Porozov et al. looked at the secretion of inflammatory mediators such as IL-1 β, TNF-α and IL-8 by T-cells, monocytes, endothelial cells and guts epithelial cells. The study detailed that patients who received Traumeel had decreased levels of all three mediators. Traumeel was shown to decrease the potentially damaging effects of an inflammatory response while preserving the populations of cell lines needed to combat infection.
Despite the aforementioned studies on Traumeel, several unanswered questions remain. Multiple investigators state in their manuscripts that no single compound in Traumeel has been identified as the anti-inflammatory component. A systematic approach toward isolating a single chemical compound with potent anti-inflammatory activity is essential to promoting the use of Traumeel in Western medicine. Subsequent investigations would absolutely be warranted to address this uncertainty.

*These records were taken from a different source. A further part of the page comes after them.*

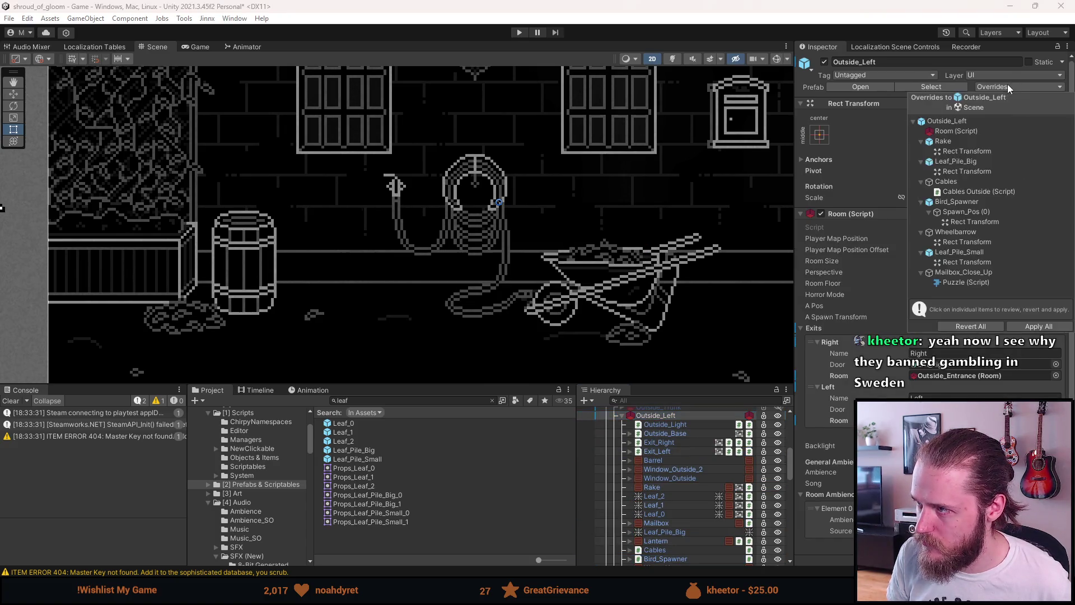
In the Outside_Left prefab, move Bird_Spawner below Leaf_Pile_Small and frame Spawn_Pos (0)
click(863, 87)
scroll(697, 512, down, 3)
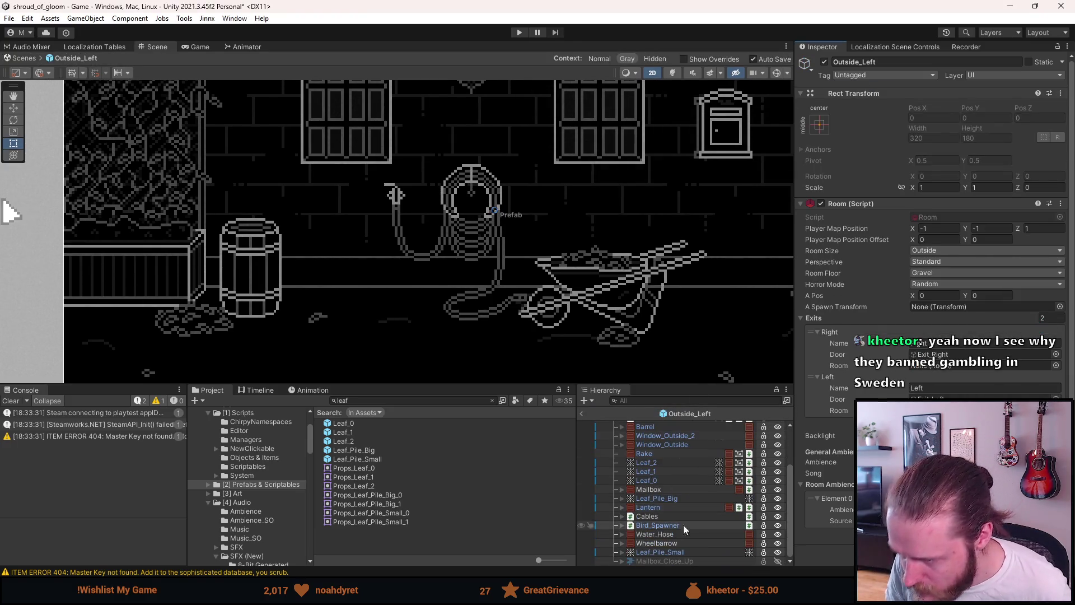
drag(664, 525, 662, 558)
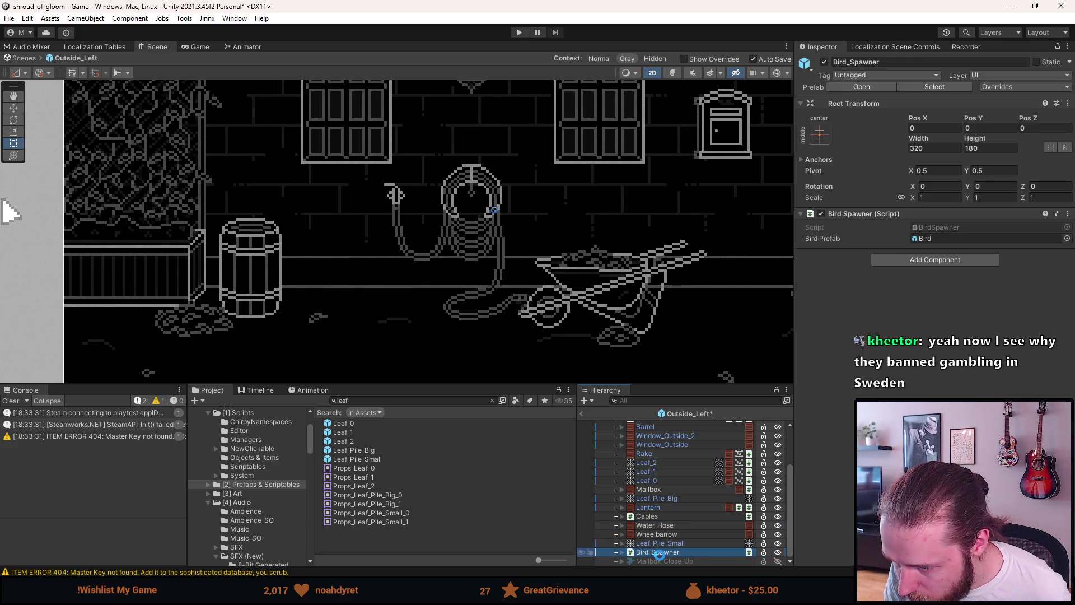
click(622, 551)
click(664, 534)
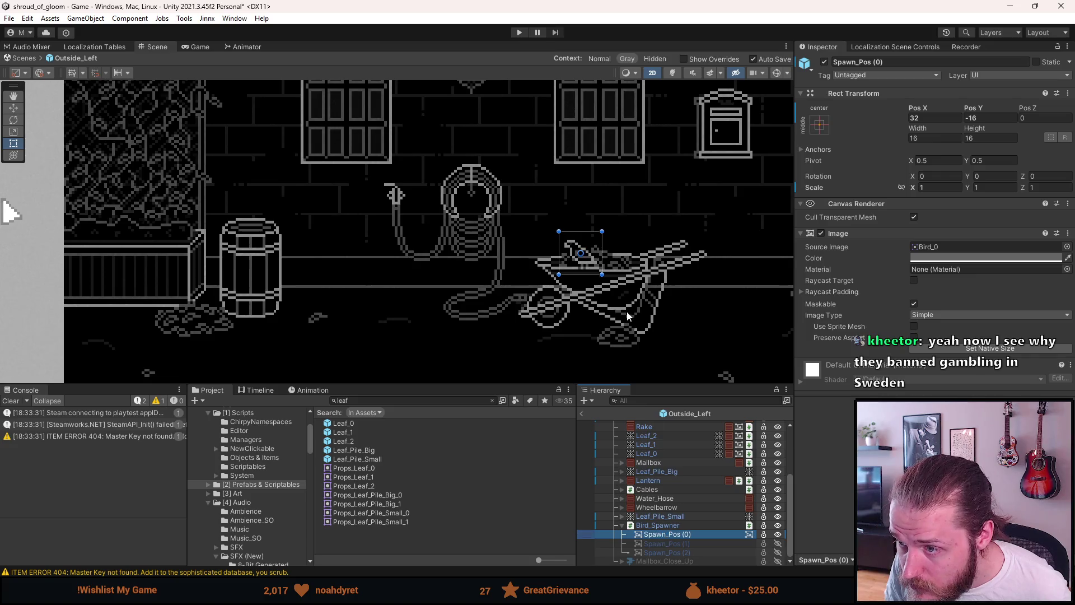
key(f)
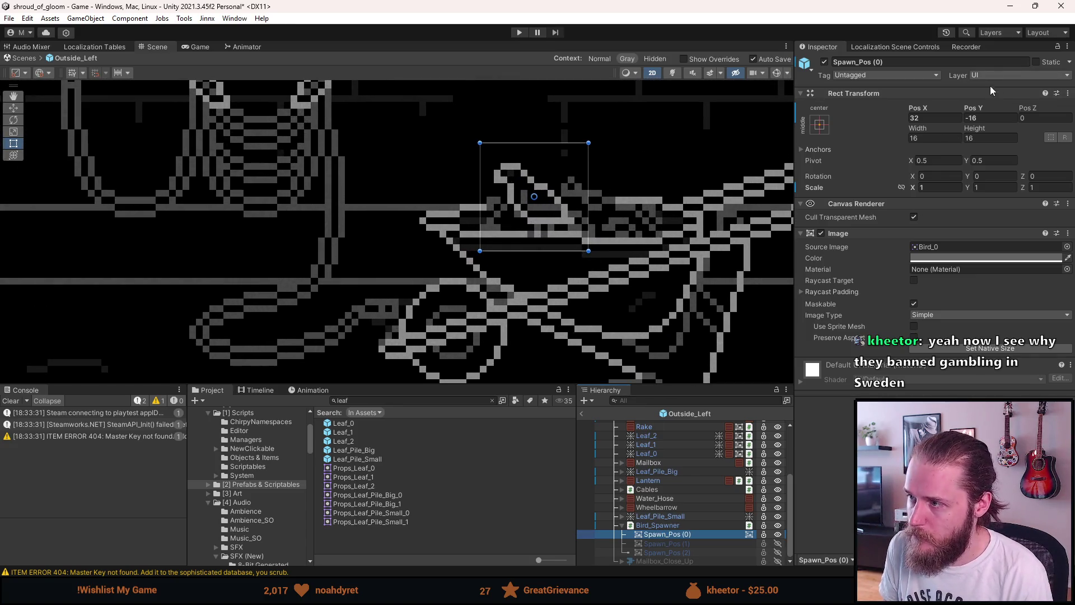
Set Spawn_Pos (0) to Pos Y -15 and Scale X -1 to mirror its bird
click(980, 119)
text(-15)
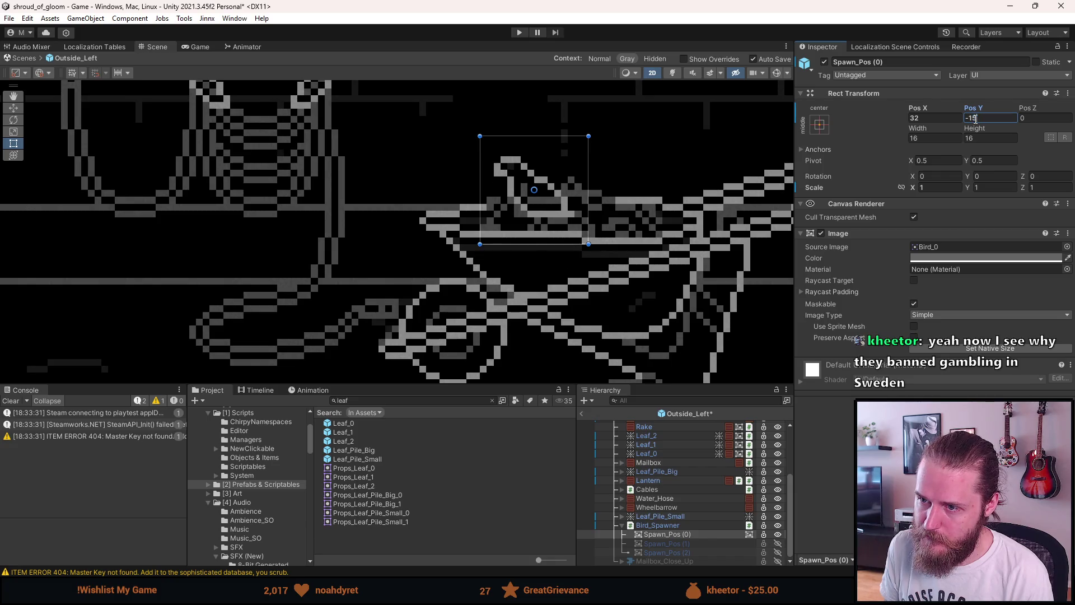
scroll(73, 179, down, 5)
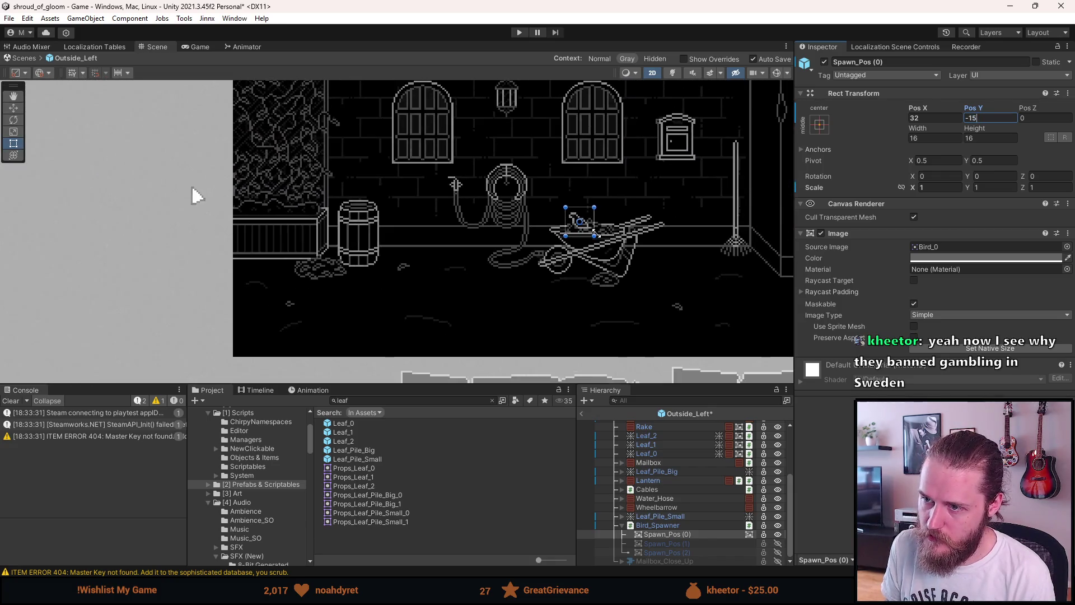
scroll(392, 224, up, 3)
click(936, 188)
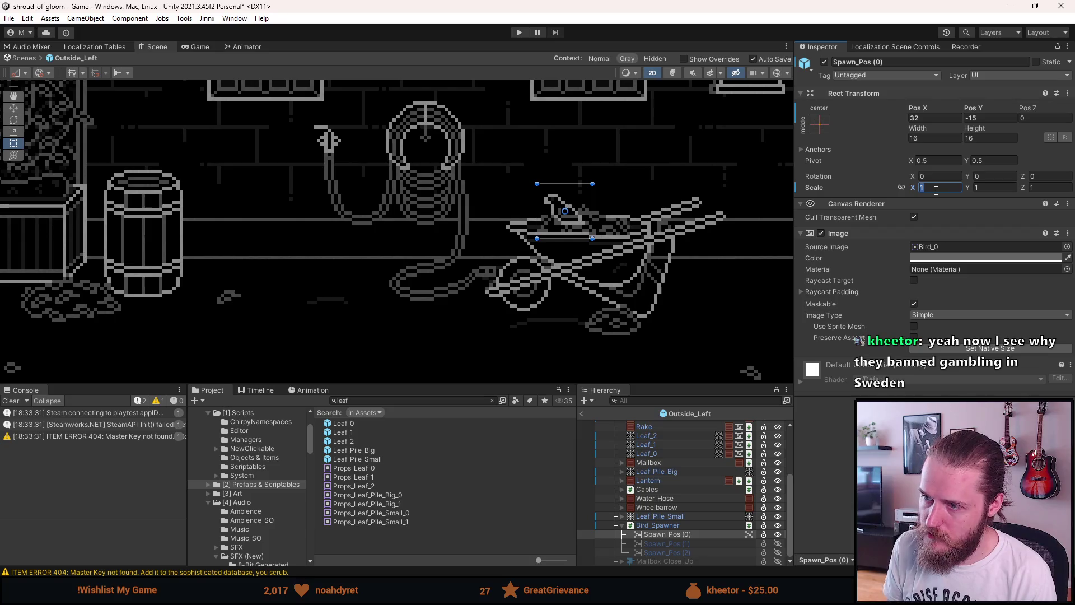
text(-1)
scroll(591, 160, down, 5)
Deselect, collapse and re-expand Bird_Spawner, and select Spawn_Pos (1)
click(447, 129)
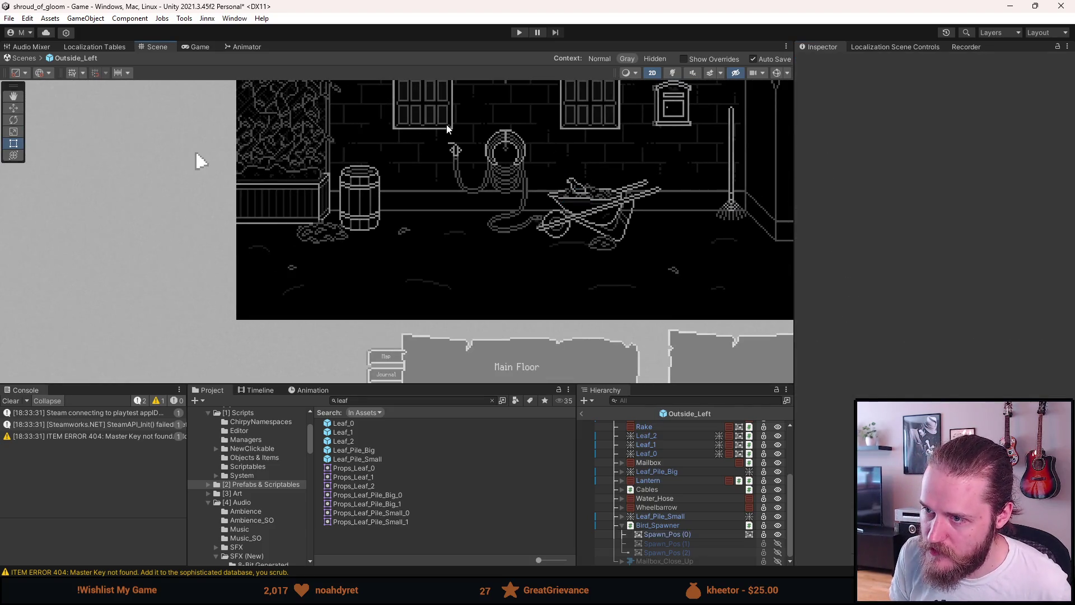
scroll(447, 129, down, 3)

An alternate theory of the efficacy of Traumeel attributes it to the combined effects of multiple compounds. Currently, there is no consensus among investigators as to what combination of components is integral to the anti-inflammatory activity of Traumeel.
It is difficult to quantify the variability of pain scores and outcomes among patients and among the unique studies. Employing a standardized pain scale, such as the one used by Gonzalez de Vega et al., would make it easier to compare outcomes of pain relief among different studies in the future.
There is a poverty of sources that have examined clinical outcomes comparing Traumeel and NSAIDs. Further studies would be helpful in order for stronger conclusions about Traumeel’s potential for inflammation to be discovered.
In conclusion, the literature reviewed in this manuscript identifies Traumeel as a potential mainstay of treatment for inflammation with minimal side effects as compared to current medical regimens. However, further investigations of Traumeel are warranted to identify mechanism of action, best route of administration, and most effective treatment regimen.